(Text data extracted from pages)
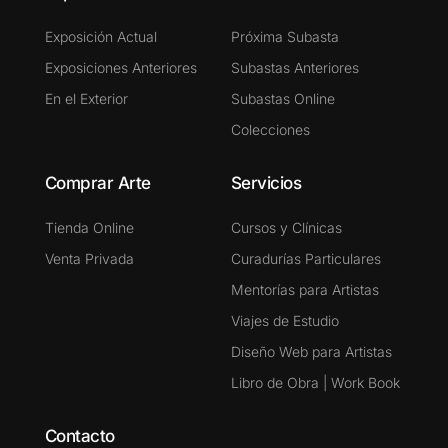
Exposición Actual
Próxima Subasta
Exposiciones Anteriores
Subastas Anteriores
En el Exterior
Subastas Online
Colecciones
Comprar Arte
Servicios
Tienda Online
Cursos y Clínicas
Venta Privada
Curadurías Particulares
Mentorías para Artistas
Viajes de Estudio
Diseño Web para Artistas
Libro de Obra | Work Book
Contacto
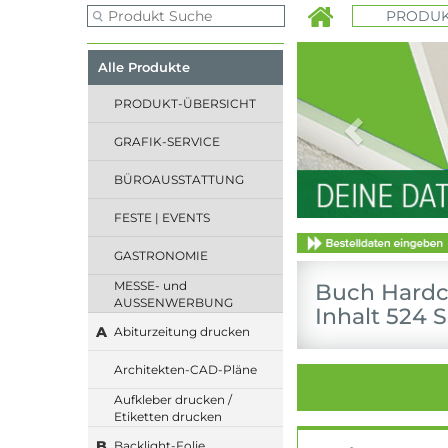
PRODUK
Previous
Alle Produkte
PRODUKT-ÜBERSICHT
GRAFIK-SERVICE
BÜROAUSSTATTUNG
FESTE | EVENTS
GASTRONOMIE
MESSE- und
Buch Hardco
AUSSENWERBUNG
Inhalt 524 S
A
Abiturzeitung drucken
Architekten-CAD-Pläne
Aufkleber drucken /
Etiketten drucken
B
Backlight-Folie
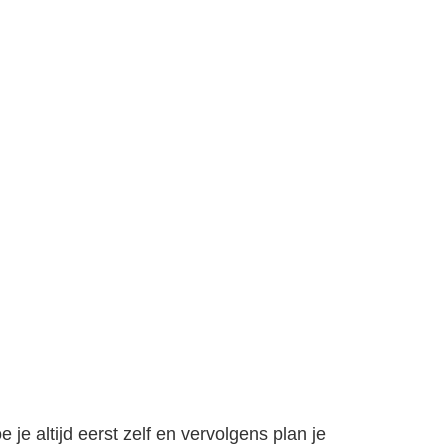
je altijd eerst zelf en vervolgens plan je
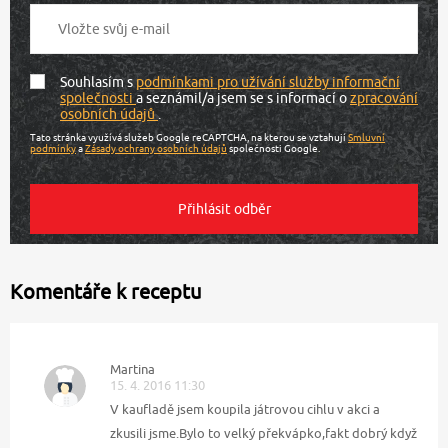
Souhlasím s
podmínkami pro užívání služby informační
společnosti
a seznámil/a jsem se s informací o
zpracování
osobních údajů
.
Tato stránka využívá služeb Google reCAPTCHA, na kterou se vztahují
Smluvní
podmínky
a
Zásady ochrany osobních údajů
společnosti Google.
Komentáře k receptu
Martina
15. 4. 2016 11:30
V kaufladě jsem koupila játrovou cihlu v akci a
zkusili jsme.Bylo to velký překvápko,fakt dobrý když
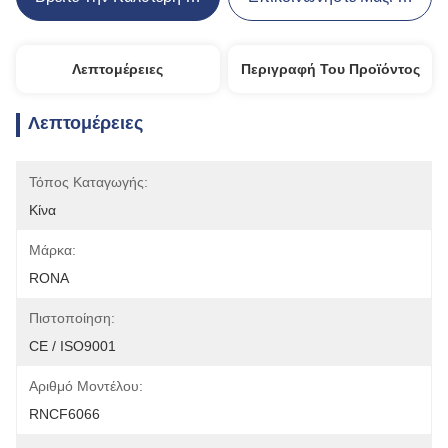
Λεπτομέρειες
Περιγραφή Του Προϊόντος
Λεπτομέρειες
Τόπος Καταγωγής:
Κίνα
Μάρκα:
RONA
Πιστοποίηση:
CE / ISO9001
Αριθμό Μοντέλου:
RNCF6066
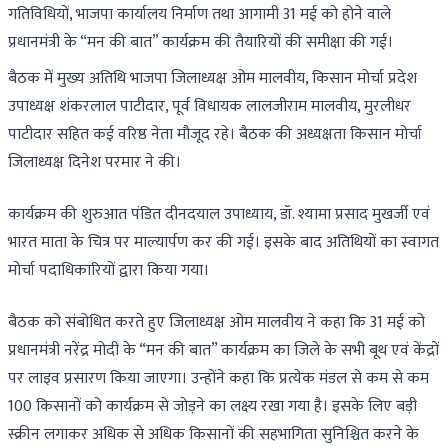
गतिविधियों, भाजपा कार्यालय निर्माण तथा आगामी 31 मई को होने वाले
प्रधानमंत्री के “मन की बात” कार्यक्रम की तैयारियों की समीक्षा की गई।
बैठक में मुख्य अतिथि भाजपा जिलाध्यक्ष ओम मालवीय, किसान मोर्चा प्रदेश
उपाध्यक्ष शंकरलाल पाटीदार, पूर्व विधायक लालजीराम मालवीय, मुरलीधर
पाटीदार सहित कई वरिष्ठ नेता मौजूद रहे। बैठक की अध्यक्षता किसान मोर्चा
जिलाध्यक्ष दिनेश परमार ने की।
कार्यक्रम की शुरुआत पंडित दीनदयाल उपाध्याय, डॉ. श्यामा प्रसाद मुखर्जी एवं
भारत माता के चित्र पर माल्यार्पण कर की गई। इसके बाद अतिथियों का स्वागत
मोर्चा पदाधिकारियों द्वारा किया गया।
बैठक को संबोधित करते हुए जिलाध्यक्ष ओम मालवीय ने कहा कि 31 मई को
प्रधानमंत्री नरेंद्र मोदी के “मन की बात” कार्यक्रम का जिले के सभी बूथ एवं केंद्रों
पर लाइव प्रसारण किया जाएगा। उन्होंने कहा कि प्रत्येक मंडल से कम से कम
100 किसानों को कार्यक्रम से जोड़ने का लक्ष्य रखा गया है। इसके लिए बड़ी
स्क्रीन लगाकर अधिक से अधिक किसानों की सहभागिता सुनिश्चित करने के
==
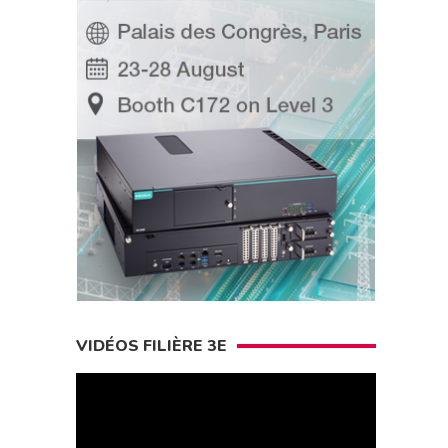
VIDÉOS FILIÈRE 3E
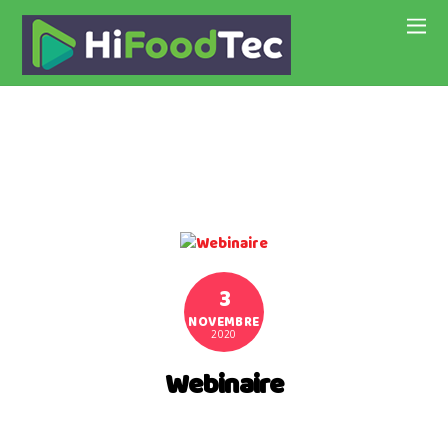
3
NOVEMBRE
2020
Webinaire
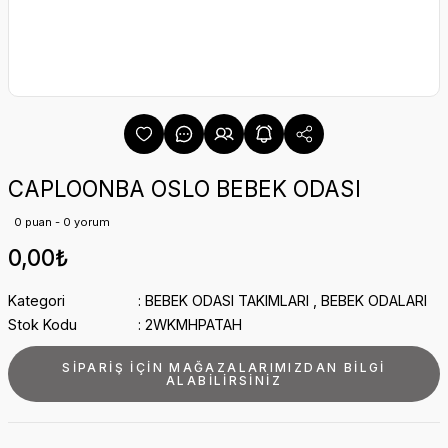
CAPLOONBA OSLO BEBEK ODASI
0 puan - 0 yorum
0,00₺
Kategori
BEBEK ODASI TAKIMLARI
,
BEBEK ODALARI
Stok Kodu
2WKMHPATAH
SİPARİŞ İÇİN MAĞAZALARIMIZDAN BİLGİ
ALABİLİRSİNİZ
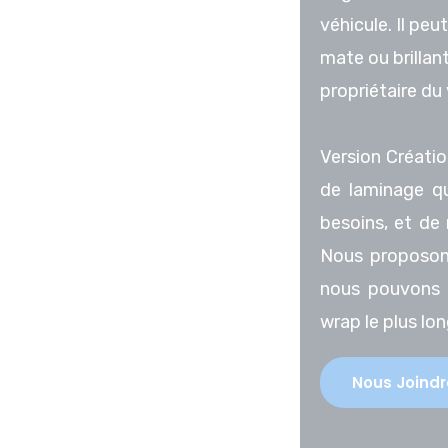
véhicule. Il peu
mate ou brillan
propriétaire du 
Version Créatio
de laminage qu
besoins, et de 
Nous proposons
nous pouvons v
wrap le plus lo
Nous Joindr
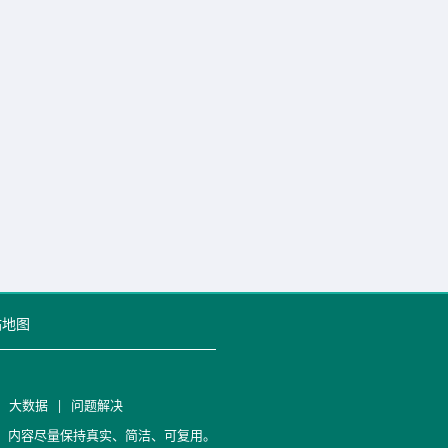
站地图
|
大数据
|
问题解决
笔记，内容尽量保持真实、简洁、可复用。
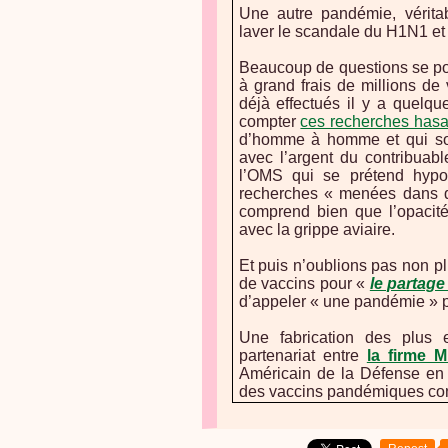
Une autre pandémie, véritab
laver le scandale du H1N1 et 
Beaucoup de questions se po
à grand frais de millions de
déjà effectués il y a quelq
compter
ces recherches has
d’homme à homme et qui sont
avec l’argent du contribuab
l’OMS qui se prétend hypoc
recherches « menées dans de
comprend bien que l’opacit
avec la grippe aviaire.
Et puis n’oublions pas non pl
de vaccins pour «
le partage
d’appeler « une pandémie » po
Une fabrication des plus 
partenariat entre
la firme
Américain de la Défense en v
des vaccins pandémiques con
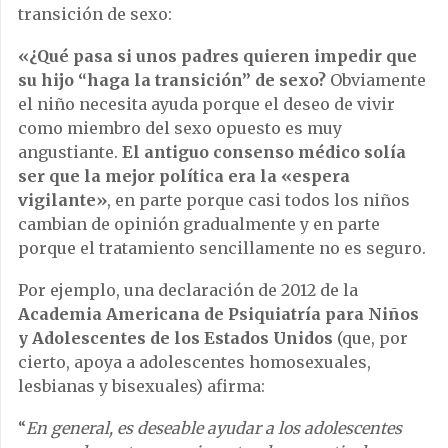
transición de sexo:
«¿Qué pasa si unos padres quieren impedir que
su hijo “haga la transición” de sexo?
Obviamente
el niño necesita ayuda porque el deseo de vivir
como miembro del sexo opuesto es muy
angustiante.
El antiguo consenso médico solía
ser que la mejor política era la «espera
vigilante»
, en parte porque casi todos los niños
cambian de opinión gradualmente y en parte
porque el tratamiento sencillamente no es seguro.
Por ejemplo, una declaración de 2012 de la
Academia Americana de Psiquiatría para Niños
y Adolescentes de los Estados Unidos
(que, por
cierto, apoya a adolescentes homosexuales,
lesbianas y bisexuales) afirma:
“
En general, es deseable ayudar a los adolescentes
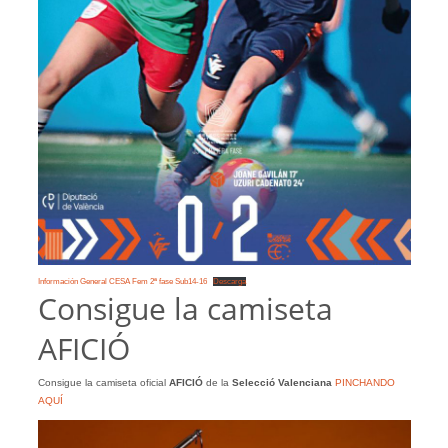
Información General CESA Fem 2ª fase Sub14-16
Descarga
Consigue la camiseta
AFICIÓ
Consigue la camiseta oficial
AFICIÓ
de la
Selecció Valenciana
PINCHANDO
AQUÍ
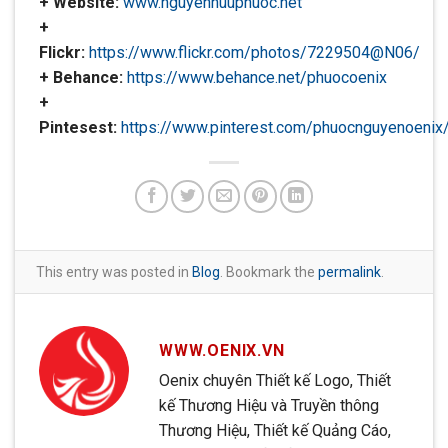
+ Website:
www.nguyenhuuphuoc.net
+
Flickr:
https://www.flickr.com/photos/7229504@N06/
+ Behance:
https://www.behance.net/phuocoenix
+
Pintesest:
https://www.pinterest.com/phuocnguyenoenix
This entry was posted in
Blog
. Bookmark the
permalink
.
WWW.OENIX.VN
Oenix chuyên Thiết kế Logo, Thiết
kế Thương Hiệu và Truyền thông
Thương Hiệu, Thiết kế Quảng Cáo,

# Activity:
Please copy, word for word, the part of the listing that opens with the line containing "Exposición Actual" and closes with the line containing "je altijd eerst zelf en vervolgens plan je", including both of those lines. Leave the pictures out of your answer.

# Solution to this problem:
Exposición Actual
Próxima Subasta
Exposiciones Anteriores
Subastas Anteriores
En el Exterior
Subastas Online
Colecciones
Comprar Arte
Servicios
Tienda Online
Cursos y Clínicas
Venta Privada
Curadurías Particulares
Mentorías para Artistas
Viajes de Estudio
Diseño Web para Artistas
Libro de Obra | Work Book
Contacto
PRODUK
Previous
Alle Produkte
PRODUKT-ÜBERSICHT
GRAFIK-SERVICE
BÜROAUSSTATTUNG
FESTE | EVENTS
GASTRONOMIE
MESSE- und
Buch Hardco
AUSSENWERBUNG
Inhalt 524 S
A
Abiturzeitung drucken
Architekten-CAD-Pläne
Aufkleber drucken /
Etiketten drucken
B
Backlight-Folie
je altijd eerst zelf en vervolgens plan je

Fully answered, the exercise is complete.